AI, Constraint, and Application

I've been blogging recently about the principles and philosophy behind our agentic AI system called MOTHER. The whole thing started from a handful of design constraints necessary for our agentic system to be an organic piece of our wider architecture: purely serverless with no long-running processes, event-driven and reactive, immutable and event-sourced as an audit trail in an industry where compliance and correctness matter. These constraints rose naturally from our existing system and our domain, and they presented real design challenges in a landscape where agentic systems are built around imperative loops and complete freedom (albeit with permissions-based gates).

After MOTHER was created, it became a reliable staple of our system and continues to be extended. Along the way I continue to reflect on it. One thing that has stood out is the idea of correct and constrained AI. This was not quite an intentional design factor, but the execution context (F#) made it naturally a pillar of MOTHER. The system's only way of acting on a decision is to dispatch a mathematically sound data type through a strict type system, which makes MOTHER structurally constrained, even when an LLM is making the decisions. The type system doesn't guarantee every decision is the right one, but it guarantees that catastrophically wrong decisions cannot be represented at all. Impossible states cannot happen. Decisions the system does not support cannot happen, even if the LLM goes terribly awry. This is fascinating to me.

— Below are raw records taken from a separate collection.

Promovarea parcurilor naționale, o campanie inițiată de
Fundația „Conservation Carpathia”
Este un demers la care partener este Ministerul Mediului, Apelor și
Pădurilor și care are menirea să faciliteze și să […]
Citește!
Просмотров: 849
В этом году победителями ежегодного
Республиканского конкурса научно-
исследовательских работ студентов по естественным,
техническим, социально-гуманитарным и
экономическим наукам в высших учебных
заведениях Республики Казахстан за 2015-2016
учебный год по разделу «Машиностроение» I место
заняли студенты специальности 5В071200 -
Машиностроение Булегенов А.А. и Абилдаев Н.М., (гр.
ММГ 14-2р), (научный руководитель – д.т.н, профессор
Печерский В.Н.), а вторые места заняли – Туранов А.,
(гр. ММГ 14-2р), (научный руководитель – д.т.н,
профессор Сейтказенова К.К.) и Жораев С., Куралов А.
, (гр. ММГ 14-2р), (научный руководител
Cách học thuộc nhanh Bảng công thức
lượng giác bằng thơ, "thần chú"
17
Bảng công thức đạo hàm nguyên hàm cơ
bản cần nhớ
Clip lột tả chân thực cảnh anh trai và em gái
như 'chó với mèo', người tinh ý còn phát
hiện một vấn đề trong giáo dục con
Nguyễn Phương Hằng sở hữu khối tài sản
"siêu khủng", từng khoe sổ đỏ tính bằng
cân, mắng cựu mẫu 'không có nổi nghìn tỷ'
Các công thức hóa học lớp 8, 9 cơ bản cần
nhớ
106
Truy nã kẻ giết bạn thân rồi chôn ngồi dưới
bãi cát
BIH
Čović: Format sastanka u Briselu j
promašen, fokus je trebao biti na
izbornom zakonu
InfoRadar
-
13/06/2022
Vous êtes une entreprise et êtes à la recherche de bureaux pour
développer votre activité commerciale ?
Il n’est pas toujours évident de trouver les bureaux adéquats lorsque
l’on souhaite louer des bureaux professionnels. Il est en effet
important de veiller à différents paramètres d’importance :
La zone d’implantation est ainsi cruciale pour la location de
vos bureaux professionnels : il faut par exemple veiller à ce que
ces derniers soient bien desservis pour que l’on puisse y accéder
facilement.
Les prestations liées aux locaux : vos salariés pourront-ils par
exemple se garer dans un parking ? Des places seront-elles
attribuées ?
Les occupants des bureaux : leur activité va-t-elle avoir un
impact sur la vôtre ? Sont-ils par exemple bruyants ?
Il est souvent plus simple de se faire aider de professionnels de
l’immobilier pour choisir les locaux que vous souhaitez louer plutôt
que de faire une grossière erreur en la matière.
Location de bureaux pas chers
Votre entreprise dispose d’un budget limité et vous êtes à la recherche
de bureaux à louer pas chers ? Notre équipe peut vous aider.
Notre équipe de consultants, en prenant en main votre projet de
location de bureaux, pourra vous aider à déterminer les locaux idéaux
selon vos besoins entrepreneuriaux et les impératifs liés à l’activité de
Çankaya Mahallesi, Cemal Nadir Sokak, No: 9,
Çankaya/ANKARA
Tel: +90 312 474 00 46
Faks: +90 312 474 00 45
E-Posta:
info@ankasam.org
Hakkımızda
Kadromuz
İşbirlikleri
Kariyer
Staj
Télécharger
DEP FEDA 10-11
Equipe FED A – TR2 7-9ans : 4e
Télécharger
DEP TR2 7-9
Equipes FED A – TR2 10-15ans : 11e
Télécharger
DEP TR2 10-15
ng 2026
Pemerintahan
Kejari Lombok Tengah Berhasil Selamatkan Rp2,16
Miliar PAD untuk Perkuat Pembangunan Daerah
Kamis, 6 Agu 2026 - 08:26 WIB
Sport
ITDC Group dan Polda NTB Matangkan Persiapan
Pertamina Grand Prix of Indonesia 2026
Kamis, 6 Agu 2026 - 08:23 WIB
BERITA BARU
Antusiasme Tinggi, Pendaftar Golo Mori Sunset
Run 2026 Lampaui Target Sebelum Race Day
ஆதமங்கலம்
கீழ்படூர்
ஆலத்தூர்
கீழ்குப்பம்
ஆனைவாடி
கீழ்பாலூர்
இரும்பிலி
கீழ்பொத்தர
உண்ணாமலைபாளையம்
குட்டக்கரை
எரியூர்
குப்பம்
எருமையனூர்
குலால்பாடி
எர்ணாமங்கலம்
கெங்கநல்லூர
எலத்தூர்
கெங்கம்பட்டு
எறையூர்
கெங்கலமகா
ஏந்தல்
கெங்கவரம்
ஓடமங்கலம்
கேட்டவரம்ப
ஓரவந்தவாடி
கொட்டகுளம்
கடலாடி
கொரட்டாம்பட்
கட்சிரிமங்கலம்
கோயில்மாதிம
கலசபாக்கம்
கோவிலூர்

The current hype cycle focuses on the unbounded things AI can do. It can round up all these white-collar tasks (checking emails, finding tickets, scheduling meetings, transcribing meetings) and save a lot of time. That is not insignificant, albeit primarily for someone with a desk job. But when we think about the true impact the LLM era of AI can make, it's robotics, medical devices, critical software that drives cancer clinics and hospitals. The big-impact applications of AI don't have room to mess up. They don't have room for unbounded freedom with an occasional request for permissions. They have to be correct. Mathematically correct, in the "pure" mathematics sense, not the arithmetic one. Though that matters too. This is the world in which MOTHER thrives, and it's a world society has barely realized.

The path to it runs through languages where types are almost data, code is almost data, and data can be code. That is the kind of substrate a functional, ML-descended type system provides natively, and the kind of substrate imperative, dynamically-typed AI tooling has to approximate at the framework level, badly.